> _Activity_
When you reach the line with "寒地黑土蕴含着富有营养的有机质，通" in the listing below, transcribe it and each line after it up to and including the line with "山林有氧健身、湿地观光品鱼、山溪漂", exactly and with nothing else.

> _Input data_
== Segment start ==
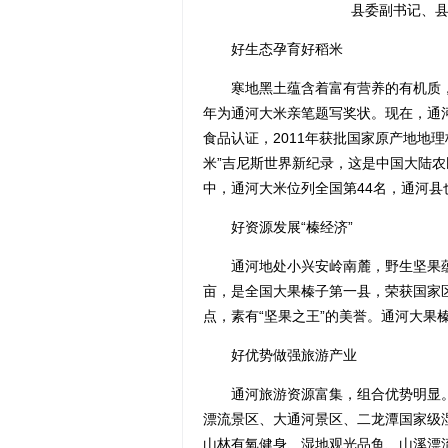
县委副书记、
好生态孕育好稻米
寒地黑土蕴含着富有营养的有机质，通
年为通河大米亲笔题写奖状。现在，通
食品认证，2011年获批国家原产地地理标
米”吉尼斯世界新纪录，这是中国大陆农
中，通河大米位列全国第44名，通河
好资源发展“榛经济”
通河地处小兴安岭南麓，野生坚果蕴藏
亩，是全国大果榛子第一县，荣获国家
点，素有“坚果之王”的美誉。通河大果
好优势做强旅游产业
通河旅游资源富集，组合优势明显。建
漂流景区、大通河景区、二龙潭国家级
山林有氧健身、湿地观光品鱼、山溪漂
== Segment end ==
== Segment start ==
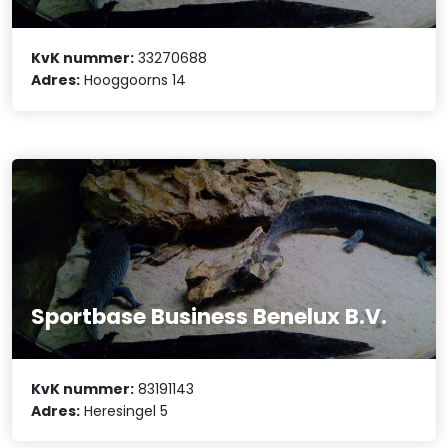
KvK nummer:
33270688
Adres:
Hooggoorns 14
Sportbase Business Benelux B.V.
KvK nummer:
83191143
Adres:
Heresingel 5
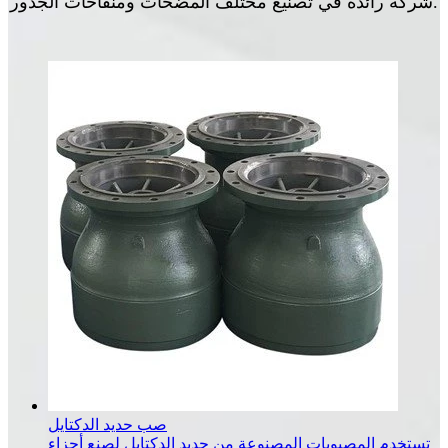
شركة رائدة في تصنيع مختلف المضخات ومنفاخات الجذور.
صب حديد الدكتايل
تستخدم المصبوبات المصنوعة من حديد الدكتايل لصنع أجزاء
== Segment end ==
== Segment start ==
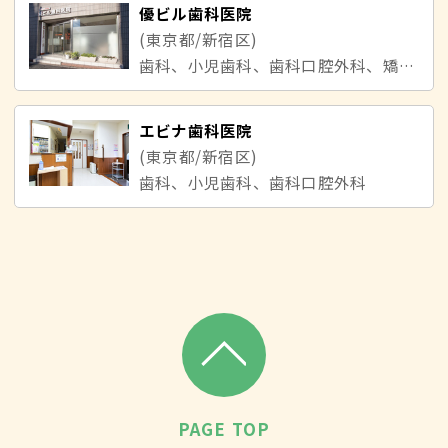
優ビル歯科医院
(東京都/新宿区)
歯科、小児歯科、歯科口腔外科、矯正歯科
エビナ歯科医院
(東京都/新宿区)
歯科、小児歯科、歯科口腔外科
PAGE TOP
== Segment end ==
> _The answer_
寒地黑土蕴含着富有营养的有机质，通
年为通河大米亲笔题写奖状。现在，通
食品认证，2011年获批国家原产地地理标
米”吉尼斯世界新纪录，这是中国大陆农
中，通河大米位列全国第44名，通河
好资源发展“榛经济”
通河地处小兴安岭南麓，野生坚果蕴藏
亩，是全国大果榛子第一县，荣获国家
点，素有“坚果之王”的美誉。通河大果
好优势做强旅游产业
通河旅游资源富集，组合优势明显。建
漂流景区、大通河景区、二龙潭国家级
山林有氧健身、湿地观光品鱼、山溪漂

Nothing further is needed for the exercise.